Motor Valley Fest, torna capitale mondiale dell’auto. Supercar e talenti nel cuore dell’Emilia
Da ieri e per tutto il week end Modena torna a essere il centro dell’automobile mondiale, ospitando l’ottava edizione del Motor Valley Fest, manifestazione che negli anni si è trasformata da semplice evento dedicato ai motori a vero punto di incontro tra industria, tecnologia, motorsport, università e innovazione. Il tutto nel cuore di un territorio unico al mondo, dove convivono Ferrari, Maserati, Lamborghini, Pagani, Ducati, Dallara e centinaia di aziende che compongono una delle filiere automotive più importanti del pianeta.
L’edizione 2026 si presenta con oltre cinquanta appuntamenti distribuiti tra convegni, esposizioni, mostre, incontri culturali e attività aperte al pubblico, con più di duecento relatori internazionali attesi a Modena. Tra i momenti più importanti della manifestazione c’è la Opening Conference ospitata al Teatro Storchi, dedicata ai grandi cambiamenti che stanno trasformando il settore automotive. Sul tavolo temi come intelligenza artificiale, sostenibilità, transizione energetica, digitalizzazione e futuro della mobilità.
Grande attenzione anche agli incontri dedicati al motorsport, da sempre elemento centrale dell’identità della Motor Valley. Tra i panel più attesi figurano quelli dedicati all’evoluzione delle competizioni internazionali e al ruolo delle corse come laboratorio tecnologico per le vetture di serie. Molto ricco anche il programma dedicato alla filiera industriale, alle startup e alla ricerca universitaria, con diversi appuntamenti focalizzati sulla formazione dei giovani talenti e sulle nuove professionalità richieste dall’automotive.
Per il pubblico, il festival vive soprattutto nel centro storico. In Piazza Grande trova spazio il Villaggio Università e Formula SAE, dove gli studenti provenienti da numerosi atenei italiani presentano i prototipi realizzati nei propri laboratori, offrendo uno sguardo concreto su quella che sarà la futura generazione di ingegneri della Motor Valley. In Piazza Torre sono protagoniste le nuove tecnologie della mobilità urbana, con dimostrazioni dedicate alla guida autonoma e ai robotaxi. Piazza XX Settembre ospita invece una delle aree più amate dagli appassionati, con vetture storiche da rally e modelli che hanno contribuito a scrivere pagine importanti della storia del motorsport. Tra gli appuntamenti più curiosi dell’intera manifestazione c’è inoltre la Lenovo Sim Racing Arena, dove il pubblico può mettersi alla prova con Assetto Corsa EVO attraverso simulatori professionali di ultima generazione, sempre più vicini alle tecnologie utilizzate dai piloti reali.
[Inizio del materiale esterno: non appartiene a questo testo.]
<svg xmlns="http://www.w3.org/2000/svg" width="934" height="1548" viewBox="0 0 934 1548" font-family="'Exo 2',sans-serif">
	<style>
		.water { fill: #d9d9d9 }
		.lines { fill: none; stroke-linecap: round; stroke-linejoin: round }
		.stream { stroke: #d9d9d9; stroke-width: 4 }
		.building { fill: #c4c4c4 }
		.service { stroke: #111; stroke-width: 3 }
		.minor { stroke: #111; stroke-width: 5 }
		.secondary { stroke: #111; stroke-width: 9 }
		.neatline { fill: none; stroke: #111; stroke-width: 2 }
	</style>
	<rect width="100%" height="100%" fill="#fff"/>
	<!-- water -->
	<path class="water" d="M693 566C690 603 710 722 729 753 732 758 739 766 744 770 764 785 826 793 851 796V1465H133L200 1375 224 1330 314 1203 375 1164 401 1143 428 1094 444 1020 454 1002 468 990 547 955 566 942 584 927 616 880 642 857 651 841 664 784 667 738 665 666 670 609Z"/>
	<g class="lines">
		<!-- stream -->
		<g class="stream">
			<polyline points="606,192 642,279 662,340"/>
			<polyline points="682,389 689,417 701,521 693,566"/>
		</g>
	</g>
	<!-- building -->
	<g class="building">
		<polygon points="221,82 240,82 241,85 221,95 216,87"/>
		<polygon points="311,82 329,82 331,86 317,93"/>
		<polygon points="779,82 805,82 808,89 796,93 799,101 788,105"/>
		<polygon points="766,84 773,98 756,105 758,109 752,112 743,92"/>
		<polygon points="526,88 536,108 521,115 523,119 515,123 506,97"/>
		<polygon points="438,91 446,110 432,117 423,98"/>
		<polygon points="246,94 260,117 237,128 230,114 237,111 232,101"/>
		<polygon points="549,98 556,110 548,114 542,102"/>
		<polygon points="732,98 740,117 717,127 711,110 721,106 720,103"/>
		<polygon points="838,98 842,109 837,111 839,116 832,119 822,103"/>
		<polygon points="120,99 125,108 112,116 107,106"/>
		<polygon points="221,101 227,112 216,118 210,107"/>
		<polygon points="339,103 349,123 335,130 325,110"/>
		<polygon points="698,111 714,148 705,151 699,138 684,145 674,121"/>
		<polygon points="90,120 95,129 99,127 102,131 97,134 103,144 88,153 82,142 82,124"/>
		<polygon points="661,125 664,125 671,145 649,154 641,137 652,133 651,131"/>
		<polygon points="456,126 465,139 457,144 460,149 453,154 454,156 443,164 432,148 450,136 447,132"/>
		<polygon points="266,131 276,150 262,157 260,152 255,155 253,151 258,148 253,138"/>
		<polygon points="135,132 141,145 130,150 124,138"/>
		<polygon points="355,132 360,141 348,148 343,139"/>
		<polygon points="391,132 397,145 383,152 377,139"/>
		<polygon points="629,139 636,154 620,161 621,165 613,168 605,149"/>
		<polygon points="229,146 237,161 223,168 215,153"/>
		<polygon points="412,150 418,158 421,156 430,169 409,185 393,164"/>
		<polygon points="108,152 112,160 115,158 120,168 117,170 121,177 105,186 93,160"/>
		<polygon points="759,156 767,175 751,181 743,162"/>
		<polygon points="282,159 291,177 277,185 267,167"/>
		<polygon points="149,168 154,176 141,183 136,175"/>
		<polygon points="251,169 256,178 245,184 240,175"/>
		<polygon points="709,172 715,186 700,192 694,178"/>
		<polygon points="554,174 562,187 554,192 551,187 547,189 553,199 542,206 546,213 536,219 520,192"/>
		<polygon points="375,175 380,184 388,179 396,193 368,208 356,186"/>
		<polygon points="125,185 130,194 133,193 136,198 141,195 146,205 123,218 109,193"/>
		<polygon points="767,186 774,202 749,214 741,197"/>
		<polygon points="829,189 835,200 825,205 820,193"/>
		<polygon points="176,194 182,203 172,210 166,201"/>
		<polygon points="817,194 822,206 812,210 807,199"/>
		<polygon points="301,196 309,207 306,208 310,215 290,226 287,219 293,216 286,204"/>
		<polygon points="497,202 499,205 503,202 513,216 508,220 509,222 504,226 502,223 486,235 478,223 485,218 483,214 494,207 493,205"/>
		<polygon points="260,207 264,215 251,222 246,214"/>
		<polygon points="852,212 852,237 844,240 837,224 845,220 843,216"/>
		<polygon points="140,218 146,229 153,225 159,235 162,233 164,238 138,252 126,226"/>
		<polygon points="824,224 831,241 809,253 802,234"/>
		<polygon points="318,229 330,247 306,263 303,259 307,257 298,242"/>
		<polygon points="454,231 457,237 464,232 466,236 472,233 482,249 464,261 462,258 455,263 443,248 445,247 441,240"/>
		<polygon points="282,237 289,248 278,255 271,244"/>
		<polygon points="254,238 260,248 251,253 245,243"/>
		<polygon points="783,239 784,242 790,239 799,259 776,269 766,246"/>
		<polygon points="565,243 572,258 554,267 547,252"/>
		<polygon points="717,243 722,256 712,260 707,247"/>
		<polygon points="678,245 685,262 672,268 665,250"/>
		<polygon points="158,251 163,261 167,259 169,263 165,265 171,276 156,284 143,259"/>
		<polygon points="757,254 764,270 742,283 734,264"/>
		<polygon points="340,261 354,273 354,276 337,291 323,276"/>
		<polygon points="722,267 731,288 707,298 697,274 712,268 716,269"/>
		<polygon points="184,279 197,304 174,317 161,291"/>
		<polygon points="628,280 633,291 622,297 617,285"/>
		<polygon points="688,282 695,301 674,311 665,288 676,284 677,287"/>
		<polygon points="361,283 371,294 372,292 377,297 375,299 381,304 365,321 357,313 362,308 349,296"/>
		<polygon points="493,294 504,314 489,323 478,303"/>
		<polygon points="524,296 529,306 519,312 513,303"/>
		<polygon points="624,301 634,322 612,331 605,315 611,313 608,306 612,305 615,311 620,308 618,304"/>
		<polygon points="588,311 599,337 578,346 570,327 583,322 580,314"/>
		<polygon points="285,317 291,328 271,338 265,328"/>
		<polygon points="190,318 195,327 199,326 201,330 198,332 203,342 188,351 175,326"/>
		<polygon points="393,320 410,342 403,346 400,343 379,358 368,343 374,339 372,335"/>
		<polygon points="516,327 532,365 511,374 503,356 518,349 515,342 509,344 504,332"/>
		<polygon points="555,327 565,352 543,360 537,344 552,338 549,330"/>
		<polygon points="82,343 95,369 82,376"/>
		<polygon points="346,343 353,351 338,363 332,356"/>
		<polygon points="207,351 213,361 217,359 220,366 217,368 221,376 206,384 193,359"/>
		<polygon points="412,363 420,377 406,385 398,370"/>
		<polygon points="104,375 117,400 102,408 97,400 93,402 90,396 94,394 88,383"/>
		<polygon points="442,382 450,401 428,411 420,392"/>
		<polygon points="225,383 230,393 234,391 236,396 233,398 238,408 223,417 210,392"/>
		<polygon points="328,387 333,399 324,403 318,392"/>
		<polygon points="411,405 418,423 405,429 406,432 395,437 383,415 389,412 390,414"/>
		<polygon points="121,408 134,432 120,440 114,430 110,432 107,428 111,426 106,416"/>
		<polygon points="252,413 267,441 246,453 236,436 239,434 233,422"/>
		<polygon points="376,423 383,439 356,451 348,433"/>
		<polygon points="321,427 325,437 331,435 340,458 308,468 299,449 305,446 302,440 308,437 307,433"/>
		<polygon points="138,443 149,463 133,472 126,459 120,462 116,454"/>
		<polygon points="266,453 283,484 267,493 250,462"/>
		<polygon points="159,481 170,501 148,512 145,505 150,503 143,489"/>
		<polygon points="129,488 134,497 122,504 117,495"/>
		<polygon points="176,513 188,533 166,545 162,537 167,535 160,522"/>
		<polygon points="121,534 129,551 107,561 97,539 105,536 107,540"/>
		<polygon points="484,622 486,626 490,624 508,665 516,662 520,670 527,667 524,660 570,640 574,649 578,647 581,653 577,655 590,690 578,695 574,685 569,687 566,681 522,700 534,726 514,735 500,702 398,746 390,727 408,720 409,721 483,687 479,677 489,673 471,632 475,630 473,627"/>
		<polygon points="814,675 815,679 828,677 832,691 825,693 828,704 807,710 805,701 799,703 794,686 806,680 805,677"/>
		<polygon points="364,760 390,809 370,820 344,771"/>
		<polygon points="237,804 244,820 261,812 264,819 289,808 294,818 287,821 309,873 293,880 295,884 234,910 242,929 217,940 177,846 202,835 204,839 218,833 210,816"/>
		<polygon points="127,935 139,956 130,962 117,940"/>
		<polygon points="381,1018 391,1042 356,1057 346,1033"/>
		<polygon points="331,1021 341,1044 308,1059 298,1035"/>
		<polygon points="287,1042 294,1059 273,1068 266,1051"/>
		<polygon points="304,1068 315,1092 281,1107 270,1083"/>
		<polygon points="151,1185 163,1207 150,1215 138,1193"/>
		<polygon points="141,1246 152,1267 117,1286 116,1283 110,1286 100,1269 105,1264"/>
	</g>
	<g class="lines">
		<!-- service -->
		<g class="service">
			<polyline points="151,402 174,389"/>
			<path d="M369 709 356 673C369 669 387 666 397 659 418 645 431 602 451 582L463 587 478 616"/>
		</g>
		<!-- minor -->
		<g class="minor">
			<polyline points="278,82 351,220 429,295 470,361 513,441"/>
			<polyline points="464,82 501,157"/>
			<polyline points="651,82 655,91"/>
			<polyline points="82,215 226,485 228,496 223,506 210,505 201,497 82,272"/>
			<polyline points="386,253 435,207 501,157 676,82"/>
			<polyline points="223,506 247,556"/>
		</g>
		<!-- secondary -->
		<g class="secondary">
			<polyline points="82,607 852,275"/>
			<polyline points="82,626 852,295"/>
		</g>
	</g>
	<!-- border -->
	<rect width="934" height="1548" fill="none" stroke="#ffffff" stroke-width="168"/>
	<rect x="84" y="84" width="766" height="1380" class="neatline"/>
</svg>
Tra gli eventi più richiesti figurano le visite al Museo e Atelier Pagani, che permettono di entrare nel luogo dove nascono alcune delle hypercar più esclusive al mondo. Grande interesse anche per i Tridente Talks organizzati da Maserati, dedicati ai temi del design, dell’innovazione e dell’evoluzione del marchio modenese. Da non perdere inoltre gli appuntamenti ospitati presso la Collezione Umberto Panini, autentico patrimonio storico dell’automobilismo italiano e custode di alcune delle Maserati più importanti mai costruite.
Uno degli aspetti che distingue il Motor Valley Fest da molte altre manifestazioni, infine, è la capacità di unire il mondo dell’automobile con quello della cultura. Nel programma trovano infatti spazio presentazioni di libri, incontri con protagonisti dell’industria, proiezioni cinematografiche e dibattiti dedicati al rapporto tra tecnologia, società e mobilità.